Sergio: ...
Romeo: ...
Aurora, que estaba jugando baloncesto cerca y escuchó esto: ...
Todos se voltearon para mirarla y luego se miraron entre ellos.
"¿Qué es esto? ¿Un jardín infantil con pandillas?" Yeray, que estaba jugando ajedrez en su celular, no pudo evitar comentar: "¿Ahora resulta que no vamos a hablarle a tal o cual persona?"
"¿Y qué tiene de malo?" Céline dijo despreocupadamente mientras comía un trozo de fruta, y luego se acercó a Celeste para darle un masaje en los hombros. Con un tono zalamero, añadió: "Si aceptas venir a los ensayos de mi banda todas las semanas, ¡te juro que puedo dejar de hablarle a mi papá por ti!"
Todos: ...
En una oficina del estado de Esmeralda, un jefe de apellido Losada estornudó de repente en medio de una reunión. Con toda tranquilidad, se limpió la nariz con un pañuelo y, al notar las miradas preocupadas de sus compañeros, agitó la mano: "Tranquilos, seguro es porque mi hijo me está criticando otra vez. Continuemos."
·
"Voy al baño."
Celeste se levantó y, en un abrir y cerrar de ojos, señaló con el dedo a Céline, quien intentaba seguirla: "¿Qué te pasa? ¿También vas al baño? ¿Te estás volviendo una acosadora como Azucena Varela?"

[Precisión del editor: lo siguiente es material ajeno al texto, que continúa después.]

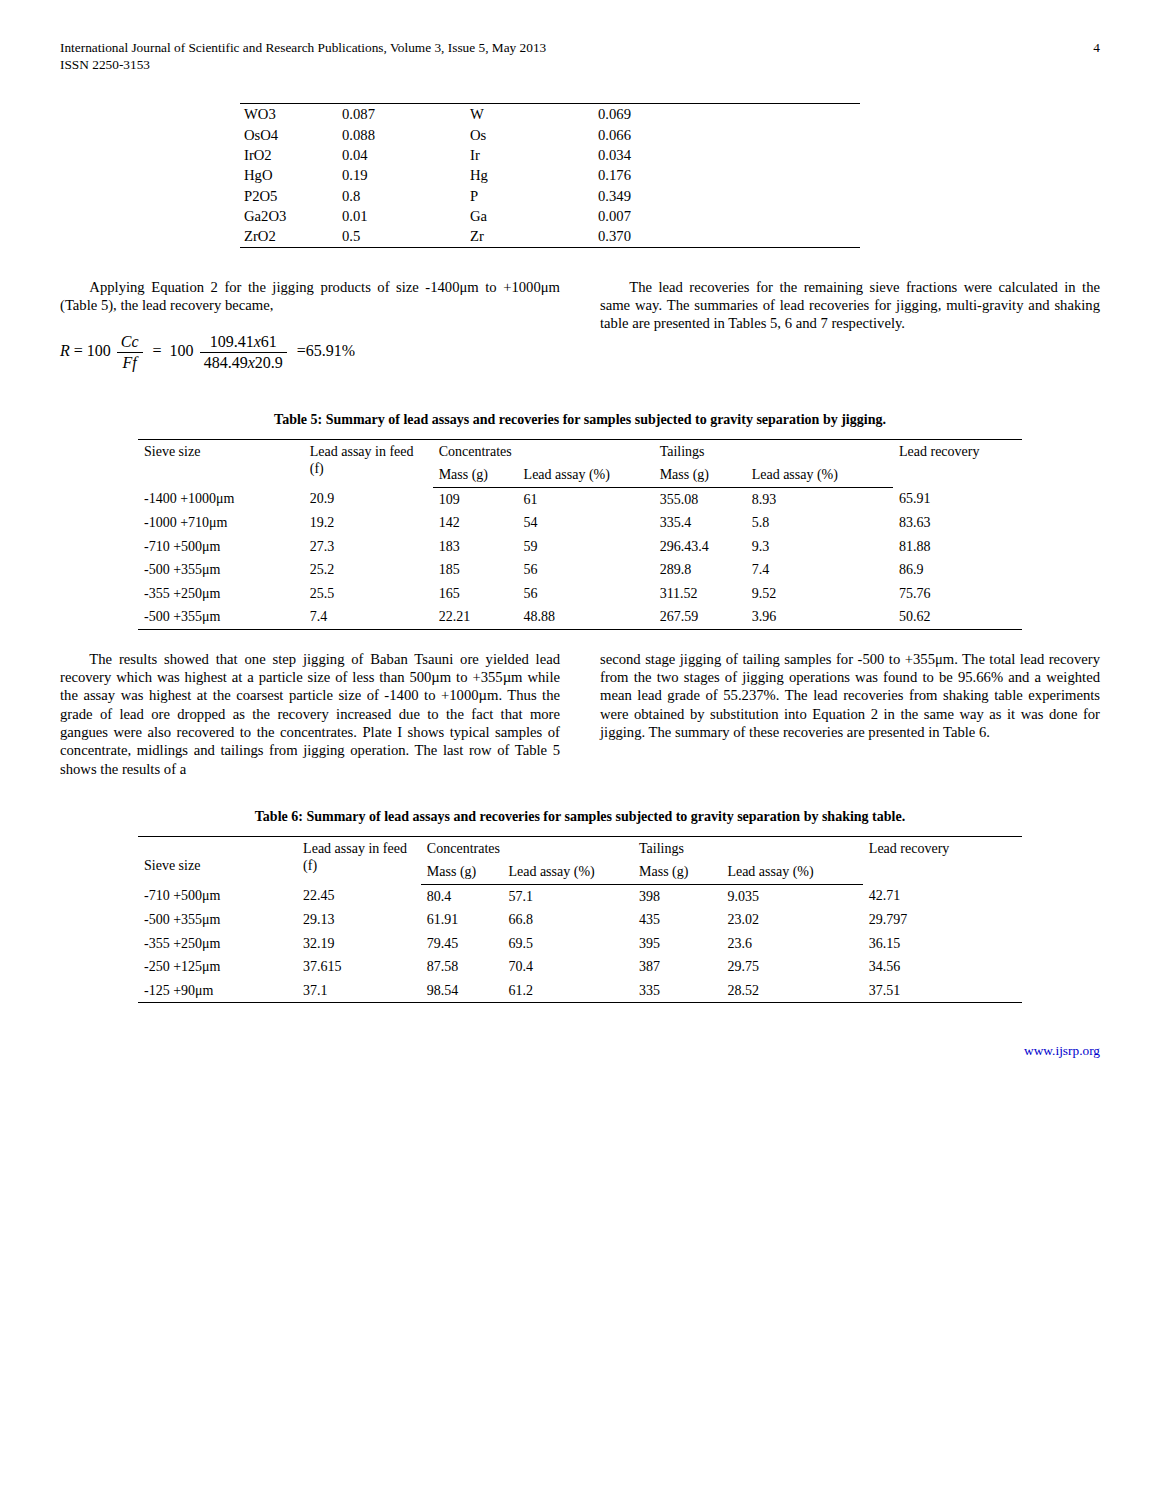International Journal of Scientific and Research Publications, Volume 3, Issue 5, May 2013
ISSN 2250-3153 4
| WO3 | 0.087 | W | 0.069 |
| OsO4 | 0.088 | Os | 0.066 |
| IrO2 | 0.04 | Ir | 0.034 |
| HgO | 0.19 | Hg | 0.176 |
| P2O5 | 0.8 | P | 0.349 |
| Ga2O3 | 0.01 | Ga | 0.007 |
| ZrO2 | 0.5 | Zr | 0.370 |
Applying Equation 2 for the jigging products of size -1400μm to +1000μm (Table 5), the lead recovery became,
R = 100 Cc Ff = 100 109.41x61484.49x20.9 =65.91%
The lead recoveries for the remaining sieve fractions were calculated in the same way. The summaries of lead recoveries for jigging, multi-gravity and shaking table are presented in Tables 5, 6 and 7 respectively.
Table 5: Summary of lead assays and recoveries for samples subjected to gravity separation by jigging.
| Sieve size | Lead assay in feed (f) | Concentrates | Tailings | Lead recovery |
| Mass (g) | Lead assay (%) | Mass (g) | Lead assay (%) |
| -1400 +1000μm | 20.9 | 109 | 61 | 355.08 | 8.93 | 65.91 |
| -1000 +710μm | 19.2 | 142 | 54 | 335.4 | 5.8 | 83.63 |
| -710 +500μm | 27.3 | 183 | 59 | 296.43.4 | 9.3 | 81.88 |
| -500 +355μm | 25.2 | 185 | 56 | 289.8 | 7.4 | 86.9 |
| -355 +250μm | 25.5 | 165 | 56 | 311.52 | 9.52 | 75.76 |
| -500 +355μm | 7.4 | 22.21 | 48.88 | 267.59 | 3.96 | 50.62 |
The results showed that one step jigging of Baban Tsauni ore yielded lead recovery which was highest at a particle size of less than 500µm to +355µm while the assay was highest at the coarsest particle size of -1400 to +1000µm. Thus the grade of lead ore dropped as the recovery increased due to the fact that more gangues were also recovered to the concentrates. Plate I shows typical samples of concentrate, midlings and tailings from jigging operation. The last row of Table 5 shows the results of a
second stage jigging of tailing samples for -500 to +355μm. The total lead recovery from the two stages of jigging operations was found to be 95.66% and a weighted mean lead grade of 55.237%. The lead recoveries from shaking table experiments were obtained by substitution into Equation 2 in the same way as it was done for jigging. The summary of these recoveries are presented in Table 6.
Table 6: Summary of lead assays and recoveries for samples subjected to gravity separation by shaking table.
| Sieve size | Lead assay in feed (f) | Concentrates | Tailings | Lead recovery |
| Mass (g) | Lead assay (%) | Mass (g) | Lead assay (%) |
| -710 +500μm | 22.45 | 80.4 | 57.1 | 398 | 9.035 | 42.71 |
| -500 +355μm | 29.13 | 61.91 | 66.8 | 435 | 23.02 | 29.797 |
| -355 +250μm | 32.19 | 79.45 | 69.5 | 395 | 23.6 | 36.15 |
| -250 +125μm | 37.615 | 87.58 | 70.4 | 387 | 29.75 | 34.56 |
| -125 +90μm | 37.1 | 98.54 | 61.2 | 335 | 28.52 | 37.51 |
www.ijsrp.org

Céline frenó en seco frente a ella y, con el ceño fruncido, se sentó de nuevo.
Fue entonces cuando Eduardo, quien había permanecido en silencio todo el tiempo, dijo: "Yo también voy."
Celeste lo dejó seguir sin decir una palabra.
Céline se quedó con cara de pocos amigos: "Doble estándar."
"Ellos son pareja comprometida."
Sergio comentó riendo.
Sin embargo, luego intercambió una mirada con Romeo, preguntándose si realmente había algo entre ellos.
·
El carrito de golf se movía lentamente hacia el área de las villas.
Una suave brisa soplaba mientras Celeste, sentada en la última fila, observaba a Toni, quien estaba rodeado de gente mientras jugaba golf. "¿Tu papá últimamente no está más llamativo?"
Ella comentó: "Dicen que este mes ha asistido a cinco eventos sociales y siempre es el centro de atención."
Eduardo, sentado junto a ella, también miró hacia allá.
Parece que Toni no logró meter la bola en el hoyo, ya que sacudía la cabeza con pesar. Sin embargo, las personas a su alrededor seguramente lo alababan, y él sonreía con modestia y satisfacción.